_Your task_. For this exercise, retype every record below exactly and keep the pictures out.

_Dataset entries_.
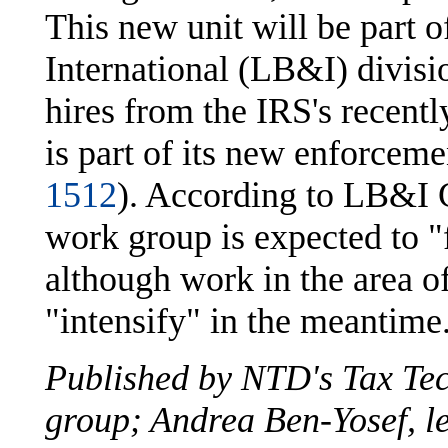
This new unit will be part 
International (LB&I) divisi
hires from the IRS's recentl
is part of its new enforceme
1512
). According to LB&I 
work group is expected to "f
although work in the area of
"intensify" in the meantime
Published by NTD's Tax Te
group; Andrea Ben-Yosef, le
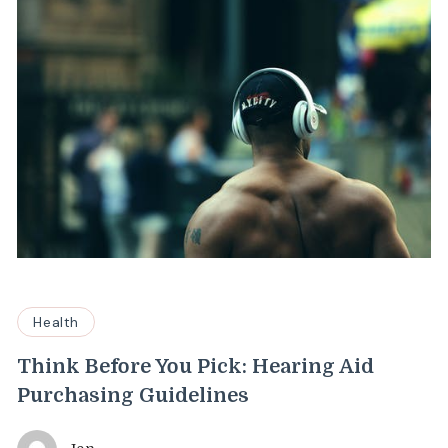
Health
Think Before You Pick: Hearing Aid
Purchasing Guidelines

_Expected answer_.
This new unit will be part 
International (LB&I) divisi
hires from the IRS's recentl
is part of its new enforceme
1512
). According to LB&I 
work group is expected to "f
although work in the area of
"intensify" in the meantime
Published by NTD's Tax Te
group; Andrea Ben-Yosef, le
Health
Think Before You Pick: Hearing Aid
Purchasing Guidelines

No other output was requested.